In the last couple of lectures, we've looked at the process of image formation, that's how we transform the 3D world, into a two-dimensional image or representation of that world. The actual three-dimensional structure of the world is really, really important, for animals as well as for robots. So in the case of animals, if you imagine that you are a predatory animal, it's really important to know how far away the prey is. If you're a prey animal it's really important to know how far away the predator is. If you're a robot, you might want to know how far away is the object that you want to reach and grab. If you're a mobile robot, you want to know which parts of the space in front of you have got objects sticking up above the ground, that prevent you from driving there and which parts of the world are free from those kinds of obstacles.

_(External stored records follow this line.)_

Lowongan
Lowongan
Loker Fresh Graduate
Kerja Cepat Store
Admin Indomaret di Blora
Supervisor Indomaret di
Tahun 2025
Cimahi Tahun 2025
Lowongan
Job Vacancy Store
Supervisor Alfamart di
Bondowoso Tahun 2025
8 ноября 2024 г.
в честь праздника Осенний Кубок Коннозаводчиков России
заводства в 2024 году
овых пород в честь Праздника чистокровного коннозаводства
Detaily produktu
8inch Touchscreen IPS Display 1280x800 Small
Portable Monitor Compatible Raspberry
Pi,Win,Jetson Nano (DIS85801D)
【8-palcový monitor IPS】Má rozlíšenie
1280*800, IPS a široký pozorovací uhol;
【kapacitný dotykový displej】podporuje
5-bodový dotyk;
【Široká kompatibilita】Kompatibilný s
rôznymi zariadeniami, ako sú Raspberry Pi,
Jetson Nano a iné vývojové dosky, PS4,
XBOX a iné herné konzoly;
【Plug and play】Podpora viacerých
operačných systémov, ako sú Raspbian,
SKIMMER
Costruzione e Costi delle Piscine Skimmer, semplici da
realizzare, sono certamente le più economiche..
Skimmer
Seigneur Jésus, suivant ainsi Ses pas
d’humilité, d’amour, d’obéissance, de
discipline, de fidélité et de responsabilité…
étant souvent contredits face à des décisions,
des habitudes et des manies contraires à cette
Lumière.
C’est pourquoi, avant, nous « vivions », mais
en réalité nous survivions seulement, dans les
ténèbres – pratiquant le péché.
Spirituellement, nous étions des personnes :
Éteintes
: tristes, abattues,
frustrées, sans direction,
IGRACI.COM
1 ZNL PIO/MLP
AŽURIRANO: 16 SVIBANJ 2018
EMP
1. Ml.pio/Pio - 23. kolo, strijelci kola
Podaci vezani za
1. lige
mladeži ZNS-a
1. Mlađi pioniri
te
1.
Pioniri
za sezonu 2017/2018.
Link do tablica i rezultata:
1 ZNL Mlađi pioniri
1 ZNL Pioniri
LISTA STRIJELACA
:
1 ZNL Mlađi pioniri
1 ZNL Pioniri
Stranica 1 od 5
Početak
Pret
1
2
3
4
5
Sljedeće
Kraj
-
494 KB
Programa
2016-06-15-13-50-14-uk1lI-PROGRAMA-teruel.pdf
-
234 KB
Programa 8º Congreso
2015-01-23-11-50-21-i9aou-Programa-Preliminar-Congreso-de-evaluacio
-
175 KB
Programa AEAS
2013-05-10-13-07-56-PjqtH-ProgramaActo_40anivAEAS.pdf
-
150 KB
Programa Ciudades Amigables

So we want to have a three dimensional structure of the world, but we've only got a two dimensional representational projection. How do we solve this problem? When human beings look at a two-dimensional image or a photograph, we imagine the three-dimensional structure and that comes from our experience of 3D worlds, the experiences that we've gain through our whole lives. And I'm going to talk a little bit about some of the mechanism by which human beings fill in this missing dimension. In particular, I'm going to talk about binocular stereo and that's how we take information from two cameras, like the two eyes that we have in our heads and recreate three-dimensional world from that. And this is a very common technique in robotics called "Stereo Vision".
An image is a two dimensional projection of a three dimensional world. The big problem with this projection is that big distant objects appear the same size as small close objects. For people, and robots, it’s important to distinguish these different situations. Let’s look at how humans and robots can determine the scale of objects and estimate the 3D structure of the world based on 2D images.